There's a few factors at play here:
1. Your model likely has perfectly sharp corners on that rectangular bar stock. In reality there is no such thing. there is some radius/transitioning geometry on there that could be finer than your eye can see, but it's there, therefore in the vicinity of this, your model is likely wrong.
2. Nothing is ever fully fixed. Everything is flexible, however, how much flexibility or lack thereof, determines on whether or not we can leave out a larger portion of the model and replace it with a fixed boundary condition. In reality, whatever you are connecting to would have more give relieving some of the stresses. Right now, at your fixture, the part wants to spread out in two directions due to poisson's ratio of the material, however it is restrained from doing so at the boundary, giving a stress increase.

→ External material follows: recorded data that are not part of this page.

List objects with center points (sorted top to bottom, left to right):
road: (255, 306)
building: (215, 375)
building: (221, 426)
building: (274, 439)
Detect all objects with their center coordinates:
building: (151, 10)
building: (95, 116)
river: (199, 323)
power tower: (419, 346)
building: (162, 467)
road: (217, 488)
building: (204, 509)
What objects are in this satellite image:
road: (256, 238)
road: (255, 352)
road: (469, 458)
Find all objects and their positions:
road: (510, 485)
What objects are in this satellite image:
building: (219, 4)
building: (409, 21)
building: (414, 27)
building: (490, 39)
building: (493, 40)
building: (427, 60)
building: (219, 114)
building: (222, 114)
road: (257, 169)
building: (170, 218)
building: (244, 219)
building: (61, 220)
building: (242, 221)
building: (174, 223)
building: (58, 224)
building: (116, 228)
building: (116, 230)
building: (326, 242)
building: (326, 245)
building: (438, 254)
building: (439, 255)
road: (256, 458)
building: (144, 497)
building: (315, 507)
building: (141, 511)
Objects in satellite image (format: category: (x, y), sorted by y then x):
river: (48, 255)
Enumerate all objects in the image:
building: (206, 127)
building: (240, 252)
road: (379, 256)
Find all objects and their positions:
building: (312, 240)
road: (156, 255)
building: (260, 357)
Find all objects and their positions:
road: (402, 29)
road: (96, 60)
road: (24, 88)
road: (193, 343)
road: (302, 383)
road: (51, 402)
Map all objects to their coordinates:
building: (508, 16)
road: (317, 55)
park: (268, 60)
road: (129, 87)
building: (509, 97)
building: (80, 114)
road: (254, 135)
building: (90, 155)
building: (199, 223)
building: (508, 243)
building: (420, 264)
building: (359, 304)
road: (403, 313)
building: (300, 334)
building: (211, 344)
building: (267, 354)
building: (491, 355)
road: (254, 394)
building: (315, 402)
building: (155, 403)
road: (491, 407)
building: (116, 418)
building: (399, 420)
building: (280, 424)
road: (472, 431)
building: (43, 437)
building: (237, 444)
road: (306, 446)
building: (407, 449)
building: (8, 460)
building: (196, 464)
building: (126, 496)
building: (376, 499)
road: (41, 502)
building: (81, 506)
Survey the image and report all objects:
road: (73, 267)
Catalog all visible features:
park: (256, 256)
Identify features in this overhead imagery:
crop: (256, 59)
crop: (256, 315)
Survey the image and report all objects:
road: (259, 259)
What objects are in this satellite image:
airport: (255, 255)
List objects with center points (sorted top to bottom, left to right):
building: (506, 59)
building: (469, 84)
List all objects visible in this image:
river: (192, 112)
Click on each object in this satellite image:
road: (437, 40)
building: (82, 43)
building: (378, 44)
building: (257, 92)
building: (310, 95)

3. In all likelihood at 20X the average stress, you are probably exceeding they yield strength of the material. In a linear analysis, whether or not you exceed the yield, the stress keep increasing on the same line. In reality, material behavior passed the yield is non-linear, you will get larger deformations than predicted in linear, but with lower associated stresses. In general, what happens for things like metals, is that after yield, the material stiffness decreases, and the load redistributes to the areas that haven't yielded yet.
All in all, there are probably more factors at play here than this, but I don't have a lot of time at the moment.